On a single weekend, the local phone company and a local baseball team pulled off deals that, while not unanticipated, represent a significant shift away from the past. In fact, addressing the SBC-AT&T merger on the same weekend that the Chicago Cubs dealt Sammy Sosa has my head spinning.
The two deals have more in common than proximity of time.
Sosa, like AT&T, is past his prime, has shrunken physically and could be headed straight downhill. So it's something of a relief to us Cub fans that the team was able to trade him, even if it had to throw $12 million into the pot and only get a utility fielder and two minor prospects in return.

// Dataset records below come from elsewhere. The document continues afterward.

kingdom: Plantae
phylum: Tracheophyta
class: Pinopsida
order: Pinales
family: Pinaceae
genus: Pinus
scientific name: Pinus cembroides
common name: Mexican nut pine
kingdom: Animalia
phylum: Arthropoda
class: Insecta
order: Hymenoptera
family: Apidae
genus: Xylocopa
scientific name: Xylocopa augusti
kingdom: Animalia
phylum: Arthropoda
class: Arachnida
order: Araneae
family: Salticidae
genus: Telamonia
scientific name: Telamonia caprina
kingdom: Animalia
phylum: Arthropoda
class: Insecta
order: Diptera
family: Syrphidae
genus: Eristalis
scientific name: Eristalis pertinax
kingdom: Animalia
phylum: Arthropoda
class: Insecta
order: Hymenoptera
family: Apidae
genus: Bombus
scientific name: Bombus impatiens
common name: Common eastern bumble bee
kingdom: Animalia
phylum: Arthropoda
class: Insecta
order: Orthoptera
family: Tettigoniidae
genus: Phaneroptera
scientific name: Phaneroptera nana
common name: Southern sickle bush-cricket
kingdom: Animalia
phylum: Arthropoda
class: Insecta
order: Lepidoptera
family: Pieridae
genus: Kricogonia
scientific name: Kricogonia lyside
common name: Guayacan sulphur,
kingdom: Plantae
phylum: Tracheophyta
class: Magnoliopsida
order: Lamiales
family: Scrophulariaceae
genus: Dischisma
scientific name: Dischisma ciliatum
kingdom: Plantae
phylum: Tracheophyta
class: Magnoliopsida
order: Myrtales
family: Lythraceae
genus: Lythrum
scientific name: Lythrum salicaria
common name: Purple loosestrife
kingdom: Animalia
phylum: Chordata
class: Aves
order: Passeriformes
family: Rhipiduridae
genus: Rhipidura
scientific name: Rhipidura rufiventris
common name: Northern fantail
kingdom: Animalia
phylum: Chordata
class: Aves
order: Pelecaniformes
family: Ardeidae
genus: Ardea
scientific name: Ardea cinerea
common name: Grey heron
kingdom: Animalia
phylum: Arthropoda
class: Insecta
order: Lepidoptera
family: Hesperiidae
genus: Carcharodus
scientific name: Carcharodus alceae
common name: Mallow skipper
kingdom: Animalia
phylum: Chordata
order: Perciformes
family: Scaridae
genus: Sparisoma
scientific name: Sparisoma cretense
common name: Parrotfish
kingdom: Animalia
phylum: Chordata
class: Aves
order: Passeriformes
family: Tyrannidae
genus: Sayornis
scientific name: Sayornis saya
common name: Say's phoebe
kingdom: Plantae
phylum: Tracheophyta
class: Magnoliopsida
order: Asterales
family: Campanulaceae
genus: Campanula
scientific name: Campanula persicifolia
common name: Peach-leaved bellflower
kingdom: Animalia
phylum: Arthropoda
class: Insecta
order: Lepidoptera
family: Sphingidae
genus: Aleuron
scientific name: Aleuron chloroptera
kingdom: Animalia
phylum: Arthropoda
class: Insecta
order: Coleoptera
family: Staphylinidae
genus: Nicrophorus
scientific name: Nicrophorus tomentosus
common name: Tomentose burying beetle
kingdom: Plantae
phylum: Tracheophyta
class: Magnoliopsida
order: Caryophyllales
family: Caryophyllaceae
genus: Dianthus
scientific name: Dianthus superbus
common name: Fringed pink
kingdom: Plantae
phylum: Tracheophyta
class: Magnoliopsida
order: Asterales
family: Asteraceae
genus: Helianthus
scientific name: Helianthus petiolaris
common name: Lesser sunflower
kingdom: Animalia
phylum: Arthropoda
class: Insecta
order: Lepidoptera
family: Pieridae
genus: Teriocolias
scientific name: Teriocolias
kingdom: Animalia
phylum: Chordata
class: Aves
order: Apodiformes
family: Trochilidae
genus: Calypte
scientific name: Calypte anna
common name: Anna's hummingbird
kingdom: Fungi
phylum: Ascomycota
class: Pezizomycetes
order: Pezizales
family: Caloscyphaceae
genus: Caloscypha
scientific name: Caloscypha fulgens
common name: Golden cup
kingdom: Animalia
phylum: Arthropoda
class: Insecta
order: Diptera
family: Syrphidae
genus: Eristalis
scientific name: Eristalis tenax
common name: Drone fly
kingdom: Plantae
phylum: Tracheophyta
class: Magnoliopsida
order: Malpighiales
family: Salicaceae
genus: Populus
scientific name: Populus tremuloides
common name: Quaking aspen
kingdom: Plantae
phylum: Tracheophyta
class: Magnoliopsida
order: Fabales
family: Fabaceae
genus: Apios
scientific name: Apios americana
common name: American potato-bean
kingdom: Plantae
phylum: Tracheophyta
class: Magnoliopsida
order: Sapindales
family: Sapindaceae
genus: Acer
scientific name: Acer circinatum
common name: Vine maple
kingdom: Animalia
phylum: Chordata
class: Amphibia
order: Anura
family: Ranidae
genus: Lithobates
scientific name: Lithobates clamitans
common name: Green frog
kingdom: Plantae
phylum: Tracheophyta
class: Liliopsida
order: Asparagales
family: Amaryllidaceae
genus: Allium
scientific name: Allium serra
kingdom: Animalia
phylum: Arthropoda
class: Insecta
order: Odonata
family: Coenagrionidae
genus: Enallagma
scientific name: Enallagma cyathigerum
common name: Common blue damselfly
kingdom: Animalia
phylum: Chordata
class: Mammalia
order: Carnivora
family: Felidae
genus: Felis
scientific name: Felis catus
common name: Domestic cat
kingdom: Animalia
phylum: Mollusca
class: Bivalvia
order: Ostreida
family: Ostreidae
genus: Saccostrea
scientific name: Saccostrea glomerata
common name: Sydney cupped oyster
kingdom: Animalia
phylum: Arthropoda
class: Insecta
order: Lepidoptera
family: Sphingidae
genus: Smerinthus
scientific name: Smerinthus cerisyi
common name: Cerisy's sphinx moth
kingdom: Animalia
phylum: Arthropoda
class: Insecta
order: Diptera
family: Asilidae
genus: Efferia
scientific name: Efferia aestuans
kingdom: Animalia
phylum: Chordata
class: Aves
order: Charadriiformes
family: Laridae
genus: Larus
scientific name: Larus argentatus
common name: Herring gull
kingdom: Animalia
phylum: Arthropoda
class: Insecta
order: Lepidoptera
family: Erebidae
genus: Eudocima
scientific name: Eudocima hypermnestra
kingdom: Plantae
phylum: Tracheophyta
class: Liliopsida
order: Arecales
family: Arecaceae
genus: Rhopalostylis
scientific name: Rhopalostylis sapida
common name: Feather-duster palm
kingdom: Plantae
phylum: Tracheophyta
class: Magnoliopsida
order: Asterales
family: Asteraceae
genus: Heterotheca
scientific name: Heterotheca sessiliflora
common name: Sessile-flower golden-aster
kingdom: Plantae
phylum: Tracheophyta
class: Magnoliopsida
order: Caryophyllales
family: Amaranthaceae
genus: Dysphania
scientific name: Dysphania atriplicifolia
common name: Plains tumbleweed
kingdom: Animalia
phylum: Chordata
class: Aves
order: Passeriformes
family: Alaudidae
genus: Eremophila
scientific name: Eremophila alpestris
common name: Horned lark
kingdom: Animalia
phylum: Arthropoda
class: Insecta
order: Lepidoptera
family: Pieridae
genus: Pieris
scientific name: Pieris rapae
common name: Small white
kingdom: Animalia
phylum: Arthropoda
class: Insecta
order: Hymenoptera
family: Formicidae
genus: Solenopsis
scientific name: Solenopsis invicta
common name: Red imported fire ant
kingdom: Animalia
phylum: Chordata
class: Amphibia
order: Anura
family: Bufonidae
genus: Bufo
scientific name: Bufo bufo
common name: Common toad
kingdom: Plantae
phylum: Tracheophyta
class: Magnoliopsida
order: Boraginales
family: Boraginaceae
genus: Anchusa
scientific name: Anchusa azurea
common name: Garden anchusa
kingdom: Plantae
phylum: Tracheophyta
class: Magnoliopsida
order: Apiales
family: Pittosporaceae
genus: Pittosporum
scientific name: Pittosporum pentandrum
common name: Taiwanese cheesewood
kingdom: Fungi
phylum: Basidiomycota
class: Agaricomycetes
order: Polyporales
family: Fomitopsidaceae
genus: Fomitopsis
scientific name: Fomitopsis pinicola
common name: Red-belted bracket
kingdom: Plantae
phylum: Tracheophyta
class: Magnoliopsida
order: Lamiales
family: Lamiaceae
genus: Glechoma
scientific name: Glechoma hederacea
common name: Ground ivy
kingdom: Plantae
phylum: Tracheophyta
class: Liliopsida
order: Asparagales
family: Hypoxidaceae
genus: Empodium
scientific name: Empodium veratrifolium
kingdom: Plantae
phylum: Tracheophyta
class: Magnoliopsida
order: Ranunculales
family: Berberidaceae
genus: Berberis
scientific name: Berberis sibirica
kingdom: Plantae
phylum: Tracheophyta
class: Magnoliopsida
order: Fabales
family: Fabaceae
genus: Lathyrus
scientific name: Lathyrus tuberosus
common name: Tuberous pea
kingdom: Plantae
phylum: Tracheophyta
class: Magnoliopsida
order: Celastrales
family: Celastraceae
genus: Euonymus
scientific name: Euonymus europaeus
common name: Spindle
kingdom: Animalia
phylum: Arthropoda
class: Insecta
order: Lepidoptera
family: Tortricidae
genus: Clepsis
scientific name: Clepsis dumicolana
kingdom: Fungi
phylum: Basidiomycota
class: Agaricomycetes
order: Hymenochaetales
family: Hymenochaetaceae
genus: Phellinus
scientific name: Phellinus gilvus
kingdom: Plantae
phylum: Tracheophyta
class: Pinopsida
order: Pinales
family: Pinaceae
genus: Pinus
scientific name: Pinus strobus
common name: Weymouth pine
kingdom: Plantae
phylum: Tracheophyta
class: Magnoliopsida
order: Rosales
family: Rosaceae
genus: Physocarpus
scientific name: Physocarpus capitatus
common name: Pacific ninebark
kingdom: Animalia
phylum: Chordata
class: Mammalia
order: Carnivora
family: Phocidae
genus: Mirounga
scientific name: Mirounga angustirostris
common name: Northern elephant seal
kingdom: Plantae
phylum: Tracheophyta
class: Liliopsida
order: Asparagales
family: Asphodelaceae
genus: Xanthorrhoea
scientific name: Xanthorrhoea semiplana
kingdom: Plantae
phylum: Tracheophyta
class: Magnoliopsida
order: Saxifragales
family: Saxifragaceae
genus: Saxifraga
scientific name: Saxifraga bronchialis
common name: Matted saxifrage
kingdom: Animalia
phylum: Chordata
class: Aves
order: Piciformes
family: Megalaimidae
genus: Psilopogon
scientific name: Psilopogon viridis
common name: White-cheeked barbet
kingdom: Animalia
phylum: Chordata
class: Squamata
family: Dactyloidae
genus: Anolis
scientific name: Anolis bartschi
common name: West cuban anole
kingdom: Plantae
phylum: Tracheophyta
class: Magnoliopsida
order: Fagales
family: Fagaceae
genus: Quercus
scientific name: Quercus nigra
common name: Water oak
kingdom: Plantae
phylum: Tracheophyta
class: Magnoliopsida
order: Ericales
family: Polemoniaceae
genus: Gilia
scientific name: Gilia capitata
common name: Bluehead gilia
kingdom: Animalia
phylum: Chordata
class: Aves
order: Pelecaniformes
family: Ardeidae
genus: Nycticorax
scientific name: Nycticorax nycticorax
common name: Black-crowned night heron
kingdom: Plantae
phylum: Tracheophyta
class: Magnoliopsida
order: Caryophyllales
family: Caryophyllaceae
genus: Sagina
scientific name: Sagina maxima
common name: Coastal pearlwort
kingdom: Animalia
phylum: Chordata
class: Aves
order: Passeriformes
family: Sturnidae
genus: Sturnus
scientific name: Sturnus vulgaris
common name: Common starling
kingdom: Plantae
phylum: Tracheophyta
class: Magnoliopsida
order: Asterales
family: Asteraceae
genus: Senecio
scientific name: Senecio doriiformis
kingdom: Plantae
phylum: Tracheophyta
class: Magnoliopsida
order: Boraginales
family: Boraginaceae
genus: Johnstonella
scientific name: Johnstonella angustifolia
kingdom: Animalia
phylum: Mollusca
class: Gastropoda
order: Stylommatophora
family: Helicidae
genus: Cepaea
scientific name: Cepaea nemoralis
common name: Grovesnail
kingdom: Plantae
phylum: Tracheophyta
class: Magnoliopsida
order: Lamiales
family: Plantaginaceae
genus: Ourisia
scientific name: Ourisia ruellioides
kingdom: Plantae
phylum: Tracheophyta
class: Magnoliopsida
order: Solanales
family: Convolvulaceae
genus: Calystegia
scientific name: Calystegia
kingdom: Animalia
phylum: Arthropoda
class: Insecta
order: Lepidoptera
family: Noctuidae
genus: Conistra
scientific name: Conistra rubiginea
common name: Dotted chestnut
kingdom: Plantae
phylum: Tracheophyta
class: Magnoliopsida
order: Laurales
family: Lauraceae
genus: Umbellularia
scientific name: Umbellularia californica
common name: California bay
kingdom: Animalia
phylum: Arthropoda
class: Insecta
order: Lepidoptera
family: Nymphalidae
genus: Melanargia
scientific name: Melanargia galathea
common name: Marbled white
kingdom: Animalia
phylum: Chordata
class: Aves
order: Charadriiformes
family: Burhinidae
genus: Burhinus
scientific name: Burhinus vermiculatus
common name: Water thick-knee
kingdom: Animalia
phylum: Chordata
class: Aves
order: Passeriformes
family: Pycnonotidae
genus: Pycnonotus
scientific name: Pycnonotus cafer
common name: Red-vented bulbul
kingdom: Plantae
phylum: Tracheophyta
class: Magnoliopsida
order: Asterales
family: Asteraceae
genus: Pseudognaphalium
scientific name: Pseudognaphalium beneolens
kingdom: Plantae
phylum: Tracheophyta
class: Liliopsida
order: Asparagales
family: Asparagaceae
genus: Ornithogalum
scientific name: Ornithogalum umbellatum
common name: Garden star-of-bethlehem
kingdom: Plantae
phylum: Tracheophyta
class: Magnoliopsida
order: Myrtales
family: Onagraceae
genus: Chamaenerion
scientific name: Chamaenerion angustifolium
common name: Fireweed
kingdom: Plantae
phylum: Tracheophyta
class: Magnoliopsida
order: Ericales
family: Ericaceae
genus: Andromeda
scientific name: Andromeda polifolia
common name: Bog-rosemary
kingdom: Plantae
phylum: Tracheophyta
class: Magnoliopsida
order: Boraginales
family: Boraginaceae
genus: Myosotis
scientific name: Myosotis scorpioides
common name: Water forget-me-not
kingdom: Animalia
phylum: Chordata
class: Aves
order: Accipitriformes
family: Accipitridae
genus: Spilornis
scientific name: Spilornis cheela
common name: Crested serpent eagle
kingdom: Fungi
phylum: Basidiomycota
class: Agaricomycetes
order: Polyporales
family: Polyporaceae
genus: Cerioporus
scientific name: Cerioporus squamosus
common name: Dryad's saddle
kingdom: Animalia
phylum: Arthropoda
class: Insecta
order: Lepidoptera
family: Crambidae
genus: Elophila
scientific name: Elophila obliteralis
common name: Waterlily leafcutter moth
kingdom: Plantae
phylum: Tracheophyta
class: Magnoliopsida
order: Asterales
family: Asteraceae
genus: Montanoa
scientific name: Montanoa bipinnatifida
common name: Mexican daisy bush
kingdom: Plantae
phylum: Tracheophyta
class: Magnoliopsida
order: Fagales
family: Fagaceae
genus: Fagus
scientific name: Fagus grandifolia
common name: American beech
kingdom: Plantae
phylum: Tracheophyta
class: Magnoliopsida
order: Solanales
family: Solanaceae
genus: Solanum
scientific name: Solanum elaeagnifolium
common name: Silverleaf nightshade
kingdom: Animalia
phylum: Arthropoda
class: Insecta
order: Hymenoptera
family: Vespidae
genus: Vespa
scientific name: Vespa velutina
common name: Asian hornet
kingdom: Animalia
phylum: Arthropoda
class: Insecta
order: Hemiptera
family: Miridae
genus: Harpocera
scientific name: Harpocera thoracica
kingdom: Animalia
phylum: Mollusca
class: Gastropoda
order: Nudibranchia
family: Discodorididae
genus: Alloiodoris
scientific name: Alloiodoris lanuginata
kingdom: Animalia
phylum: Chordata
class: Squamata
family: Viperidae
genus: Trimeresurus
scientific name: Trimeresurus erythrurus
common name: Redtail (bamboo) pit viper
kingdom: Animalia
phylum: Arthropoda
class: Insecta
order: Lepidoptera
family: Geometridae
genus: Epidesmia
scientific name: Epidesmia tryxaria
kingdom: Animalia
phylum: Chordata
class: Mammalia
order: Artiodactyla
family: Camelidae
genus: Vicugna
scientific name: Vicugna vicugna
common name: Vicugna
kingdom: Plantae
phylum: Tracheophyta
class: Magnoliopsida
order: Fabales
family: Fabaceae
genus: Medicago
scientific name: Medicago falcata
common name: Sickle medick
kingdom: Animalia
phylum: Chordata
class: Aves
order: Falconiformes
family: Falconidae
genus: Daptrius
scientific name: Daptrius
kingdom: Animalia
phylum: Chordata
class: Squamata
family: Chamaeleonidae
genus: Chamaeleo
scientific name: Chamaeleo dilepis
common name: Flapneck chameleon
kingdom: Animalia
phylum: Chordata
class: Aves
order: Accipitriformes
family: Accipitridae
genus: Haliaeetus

It's just hard to believe that only a year or two ago, Sosa would have commanded millions in return, if not someone of superstar status. And there's just this nagging feeling that, if Sosa is able to get a fresh start in Baltimore and turn things around, we're all going to look back at this weekend as a turning point.
AT&T investors may feel similar relief, having seen the once-proud telecom giant face massive cutbacks, dwindling market share and shrinking margins. Just as baseball analysts were saying Sammy couldn't come home again after behaving badly, telecom analysts were predicting a takeover of AT&T by someone, most likely a Bell company.
But they also must look back with some regret to even recent years, when a rumored BellSouth bid for AT&T reportedly hit the $20 billion mark, 25% above the $16 billion that the SBC deal represents for investors. And it's hard to believe the once-mighty AT&T will soon be reduced to a product line within SBC, if that much.
SBC Chairman and CEO Edward Whitacre insists the AT&T brand isn't going away but declined to say how it would be used. His previously anointed successor, Randall Stephenson, had great praise as well for AT&T Labs, calling it "the crown jewel of this industry" but didn't preclude renaming it SBC Labs.
And that's natural because for SBC, as for the Cubs, it's all about the future. In their phone call with analysts today, SBC and AT&T execs agreed that the latter's revenues will continue to shrink and that, if the merger is completed as expected by mid-2006, the firm will see revenue growth by 2008.
In Cub talk, that's "Wait til the year after the year after next year."